Spin-labeling studies of rat liver NADPH-cytochrome P450 reductase: Conformation and function relationship

Abstract

ESR spin-labeling studies designed to yield information regarding the relationship between function and conformation of rat liver NADPH-cytochrome P450 reductase (EC 1.6.4.2) were carried out. The purified enzyme was spin labeled by a nitroxide derivative of p-chloromercuribenzoate. Two conditions for spin labeling were employed: (i) the presence of NADP +, yielding an active site-protected spin-labeled reductase, and (ii) the absence of NADP +, yielding completely spin-labeled reductase.
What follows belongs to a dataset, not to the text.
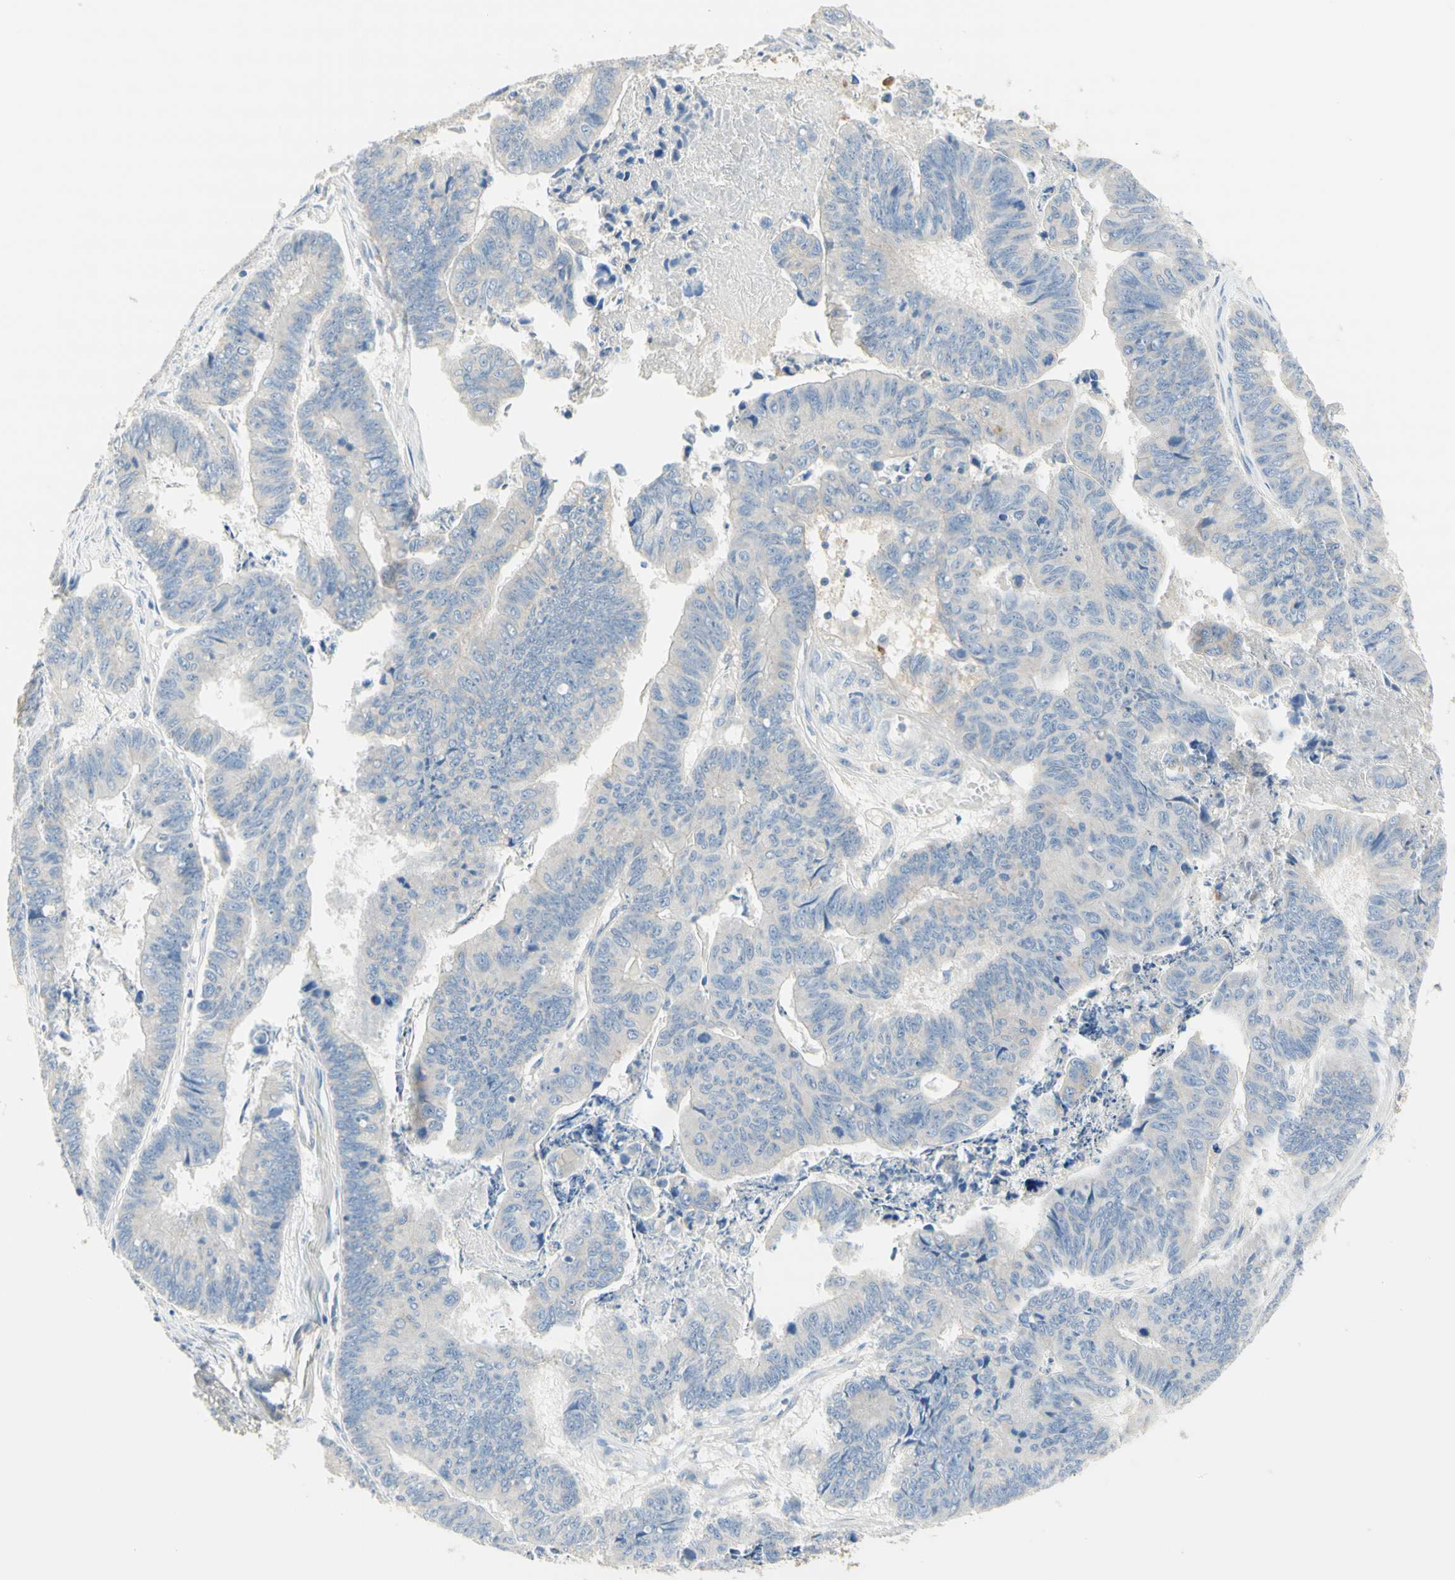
{"staining": {"intensity": "negative", "quantity": "none", "location": "none"}, "tissue": "stomach cancer", "cell_type": "Tumor cells", "image_type": "cancer", "snomed": [{"axis": "morphology", "description": "Adenocarcinoma, NOS"}, {"axis": "topography", "description": "Stomach, lower"}], "caption": "High power microscopy photomicrograph of an immunohistochemistry photomicrograph of adenocarcinoma (stomach), revealing no significant staining in tumor cells. Nuclei are stained in blue.", "gene": "NECTIN4", "patient": {"sex": "male", "age": 77}}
Reductase in which the active site was protected by binding NADP + and then spin-labeled retains most of its enzymatic activity; on the other hand, completely spin-labeled reductase is devoid of any enzymatic activity. Completely spin-labeled reductase yields a two-component resolved ESR spectrum that reflects two classes of spin-labeled binding sites, a strongly immobilized (S) and a weakly immobilized (W) site. The ratio of W S provides a valuable parameter for studying the relationship between function and conformation. Structural perturbants, such as urea, KCl, and pH, were employed to determine their effects on the activity of the enzyme and their relationship to changes in the conformational state of the reductase. It was further observed that the enzymatically active spin-labeled derivative generated superoxide radical in the presence of NADPH and cytochrome c, which in turn reduced completely the attached spin-label.